This subject is difficult to approach with employees. Many will argue it is the same as verbally telling someone they work at a specific law firm. However, state boards have compared the online activity to a law firm website vs. verbal communication. The best approach is helping employees understand how not to blur the lines of professional/ personal sites for their own protection. As an employer, you want employees to continue using social media sites to broaden and help promote the firm brand. However, you only want them to do it in the most ethical way.
Attorney-Client Relationship (Model Rule of Professional Conduct 1 Series)
The attorney-client relationship is one of the oldest legal ethical standards. It creates a certain set of duties the lawyer owes the client. The model rules of professional conduct set forth a series of guidelines that help regulate the creation and existence of this important relationship. In the electronic world, especially when utilizing social media, the important issue is whether any electronic communication creates an attorney-client relationship inadvertently.
Quick Reference
Do
Post non-legal comments, blogs, etc. on any personal or professional site.
Use appropriate disclaimers as needed.
Do NOT
Post legal advice.
“Friend” anyone on a professional site unless previously corresponded or known.
“Friend” a Judge on a professional site.
Example: A lawyer of firm ABC is blogging on a social media site regarding new tax laws. A non-client comments to the blog inquiring about his specific tax situation. The lawyer in turn comments again discussing how the new tax laws apply to the non-client. Has an attorney-client relationship been created?
Law firms presently use disclaimers for emails and firm websites to verify no implied relationship is created. But how do we instruct employees to this standard when social media sites are interactive by nature? Below are a few key policy guidelines to help employees navigate this difficult area.
Employees should never post legal advice. This does not mean employees cannot comment or post to social media sites. It only relates to publishing or posting that could be construed as legal advice or opinion. If the subject matter is related to a legal or ethical situation, attorneys and staff may only discuss the legal standards but not apply those standards to any particular fact situation.
Firms should provide a disclaimer for employees to utilize when posting or commenting on professional social networking sites.
When using social networks with firm e-mail and professional identification, employees should not “friend” anyone they do not know and/or with whom they have not previously corresponded.
Some states have even gone so far as to also state that lawyers and judges cannot be “friends” on any professional social media sites. State ethics rules should be consulted prior to drafting any policy.
Client Confidentiality (Model Rule of Professional Conduct 1.6)
Client confidentiality and business privacy are two of the largest concerns of employers when dealing with social media communication. Generally, a lawyer shall not reveal information relating to the representation of a client unless the client gives informed consent. In addition, privacy of the organization, the business processes, the firm brand and the IP of the firm are key for business continuity.
Quick Reference
Do
Discuss job generically
Avoid uncontrolled forums.
Be respectful of other’s and the company’s privacy.

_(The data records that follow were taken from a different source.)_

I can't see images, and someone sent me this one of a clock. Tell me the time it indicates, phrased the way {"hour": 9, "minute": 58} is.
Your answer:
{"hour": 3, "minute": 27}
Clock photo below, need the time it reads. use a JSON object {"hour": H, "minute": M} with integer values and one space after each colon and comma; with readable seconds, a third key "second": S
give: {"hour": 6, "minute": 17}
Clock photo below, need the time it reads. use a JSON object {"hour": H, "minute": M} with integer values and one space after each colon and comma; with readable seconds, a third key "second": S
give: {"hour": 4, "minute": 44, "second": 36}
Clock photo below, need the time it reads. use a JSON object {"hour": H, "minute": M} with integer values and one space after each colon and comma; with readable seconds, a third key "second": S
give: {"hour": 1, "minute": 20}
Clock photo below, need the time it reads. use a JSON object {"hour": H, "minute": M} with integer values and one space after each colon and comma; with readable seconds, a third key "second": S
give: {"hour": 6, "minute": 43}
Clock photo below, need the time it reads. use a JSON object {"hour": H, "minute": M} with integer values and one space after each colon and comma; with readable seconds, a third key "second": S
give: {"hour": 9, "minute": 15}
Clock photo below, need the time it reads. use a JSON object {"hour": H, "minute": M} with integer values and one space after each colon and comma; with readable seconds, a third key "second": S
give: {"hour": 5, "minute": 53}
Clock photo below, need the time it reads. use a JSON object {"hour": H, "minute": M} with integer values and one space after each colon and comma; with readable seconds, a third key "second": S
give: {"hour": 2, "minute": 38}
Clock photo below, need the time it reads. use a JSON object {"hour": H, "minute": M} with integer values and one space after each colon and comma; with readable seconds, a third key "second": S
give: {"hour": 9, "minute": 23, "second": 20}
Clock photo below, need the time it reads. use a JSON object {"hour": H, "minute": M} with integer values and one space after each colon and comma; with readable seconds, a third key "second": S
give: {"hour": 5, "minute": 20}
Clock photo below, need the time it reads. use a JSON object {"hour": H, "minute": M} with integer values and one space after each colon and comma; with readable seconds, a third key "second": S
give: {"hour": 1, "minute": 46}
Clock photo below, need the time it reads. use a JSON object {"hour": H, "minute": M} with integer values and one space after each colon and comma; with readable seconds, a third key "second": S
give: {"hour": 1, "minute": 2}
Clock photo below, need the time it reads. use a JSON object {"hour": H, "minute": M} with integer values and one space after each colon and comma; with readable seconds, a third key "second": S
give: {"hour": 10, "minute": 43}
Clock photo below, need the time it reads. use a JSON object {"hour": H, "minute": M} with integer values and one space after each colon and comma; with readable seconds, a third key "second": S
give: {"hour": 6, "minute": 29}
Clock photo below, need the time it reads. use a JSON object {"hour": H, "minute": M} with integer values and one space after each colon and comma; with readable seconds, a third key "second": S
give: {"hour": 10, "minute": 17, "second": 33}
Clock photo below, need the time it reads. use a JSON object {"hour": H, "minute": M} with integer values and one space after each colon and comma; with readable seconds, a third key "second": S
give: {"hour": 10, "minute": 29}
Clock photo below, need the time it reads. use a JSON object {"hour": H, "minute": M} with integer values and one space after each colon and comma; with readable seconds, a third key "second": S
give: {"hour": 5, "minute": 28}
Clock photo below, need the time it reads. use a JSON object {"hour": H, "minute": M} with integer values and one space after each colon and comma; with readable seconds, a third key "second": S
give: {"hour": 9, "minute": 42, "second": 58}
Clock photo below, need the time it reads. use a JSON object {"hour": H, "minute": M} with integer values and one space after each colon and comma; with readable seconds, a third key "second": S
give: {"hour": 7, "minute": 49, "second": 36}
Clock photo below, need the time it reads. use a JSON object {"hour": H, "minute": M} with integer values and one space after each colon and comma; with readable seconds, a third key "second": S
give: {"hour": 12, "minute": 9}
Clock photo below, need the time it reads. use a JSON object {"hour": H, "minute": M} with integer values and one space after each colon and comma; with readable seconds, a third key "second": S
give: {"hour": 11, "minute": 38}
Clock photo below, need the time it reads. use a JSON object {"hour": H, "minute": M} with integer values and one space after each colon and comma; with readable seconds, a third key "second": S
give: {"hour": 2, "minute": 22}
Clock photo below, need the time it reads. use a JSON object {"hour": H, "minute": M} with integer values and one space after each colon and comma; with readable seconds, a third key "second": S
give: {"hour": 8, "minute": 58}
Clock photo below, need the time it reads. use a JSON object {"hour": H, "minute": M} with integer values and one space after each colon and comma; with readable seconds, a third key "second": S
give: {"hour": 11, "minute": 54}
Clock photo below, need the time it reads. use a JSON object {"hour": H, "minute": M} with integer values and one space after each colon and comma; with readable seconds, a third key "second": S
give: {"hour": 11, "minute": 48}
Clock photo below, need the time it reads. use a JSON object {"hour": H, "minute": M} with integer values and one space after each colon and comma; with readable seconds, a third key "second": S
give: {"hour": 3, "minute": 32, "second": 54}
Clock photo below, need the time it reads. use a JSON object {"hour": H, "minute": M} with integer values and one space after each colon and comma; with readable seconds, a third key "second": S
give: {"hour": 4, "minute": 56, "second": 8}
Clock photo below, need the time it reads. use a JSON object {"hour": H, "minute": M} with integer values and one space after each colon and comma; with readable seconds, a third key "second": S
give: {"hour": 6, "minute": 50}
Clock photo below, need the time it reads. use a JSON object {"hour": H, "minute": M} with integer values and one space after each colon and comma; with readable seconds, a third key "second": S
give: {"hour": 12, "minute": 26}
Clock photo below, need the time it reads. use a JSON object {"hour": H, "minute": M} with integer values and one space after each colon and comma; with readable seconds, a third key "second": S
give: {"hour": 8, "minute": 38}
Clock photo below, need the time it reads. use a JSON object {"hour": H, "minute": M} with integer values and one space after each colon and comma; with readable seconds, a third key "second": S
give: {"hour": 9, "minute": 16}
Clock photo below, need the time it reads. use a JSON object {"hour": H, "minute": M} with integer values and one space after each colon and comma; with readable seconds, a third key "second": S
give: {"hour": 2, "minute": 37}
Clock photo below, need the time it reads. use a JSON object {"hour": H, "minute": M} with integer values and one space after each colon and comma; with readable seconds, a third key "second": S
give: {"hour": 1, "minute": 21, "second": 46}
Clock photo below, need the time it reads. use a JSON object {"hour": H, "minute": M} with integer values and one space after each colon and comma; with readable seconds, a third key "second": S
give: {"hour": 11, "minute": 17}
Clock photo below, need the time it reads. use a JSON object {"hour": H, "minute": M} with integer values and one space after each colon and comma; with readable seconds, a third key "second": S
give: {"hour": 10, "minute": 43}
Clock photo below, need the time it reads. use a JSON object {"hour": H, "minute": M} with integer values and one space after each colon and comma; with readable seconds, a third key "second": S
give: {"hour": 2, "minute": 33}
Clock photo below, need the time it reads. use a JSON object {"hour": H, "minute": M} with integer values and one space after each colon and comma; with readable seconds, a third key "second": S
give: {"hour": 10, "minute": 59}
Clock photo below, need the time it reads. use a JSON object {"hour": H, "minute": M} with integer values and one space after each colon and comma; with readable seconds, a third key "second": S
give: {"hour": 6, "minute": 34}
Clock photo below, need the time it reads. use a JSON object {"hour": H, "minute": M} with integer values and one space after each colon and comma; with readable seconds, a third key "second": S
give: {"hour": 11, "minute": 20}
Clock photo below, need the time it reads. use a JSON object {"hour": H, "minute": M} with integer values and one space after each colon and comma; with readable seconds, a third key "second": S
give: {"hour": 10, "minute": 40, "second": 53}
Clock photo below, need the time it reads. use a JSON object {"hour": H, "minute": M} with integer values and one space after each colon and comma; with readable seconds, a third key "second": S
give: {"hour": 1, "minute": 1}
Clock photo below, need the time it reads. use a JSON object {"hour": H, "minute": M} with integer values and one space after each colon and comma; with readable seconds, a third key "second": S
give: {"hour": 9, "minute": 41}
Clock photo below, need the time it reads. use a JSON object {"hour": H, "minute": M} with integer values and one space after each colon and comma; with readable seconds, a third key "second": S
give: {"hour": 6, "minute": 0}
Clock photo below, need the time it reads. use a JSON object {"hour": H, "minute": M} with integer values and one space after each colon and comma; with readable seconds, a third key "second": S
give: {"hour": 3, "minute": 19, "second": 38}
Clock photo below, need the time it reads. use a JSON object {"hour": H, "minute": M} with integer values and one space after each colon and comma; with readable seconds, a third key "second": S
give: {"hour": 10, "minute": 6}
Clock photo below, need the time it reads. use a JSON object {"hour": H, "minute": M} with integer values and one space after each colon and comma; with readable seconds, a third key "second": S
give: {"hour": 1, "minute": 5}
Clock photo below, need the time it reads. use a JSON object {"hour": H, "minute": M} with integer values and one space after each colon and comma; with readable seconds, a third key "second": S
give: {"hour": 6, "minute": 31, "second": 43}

Get approval when responding to negative requests.
Do NOT
Discuss job specifics.
Use the client’s name.
Disclose specifics related to the business.
Disclose confidential information.
Upload law firm contacts onto a social media site.
Example: A lawyer begins discussing a case he is handling on his personal Facebook blog. Although not referencing the client name, details of the case are discussed. Has the client confidentiality been broken?
Example: A law firm employee tweets about a firm staff meeting discussing salary and new hires. Has the privacy of business been destroyed?
Law firms must address confidentiality and privacy standards in social media policies. In addition, consequences for breaking these standards should also be detailed. Below are a few policy considerations to navigate this area.
Employees should never use a client’s name unless written permission has been received.
Employees should never disclose confidential or private business information. Sharing this type of information, even unintentionally, can result in legal action against the employee, the firm, and/or the client.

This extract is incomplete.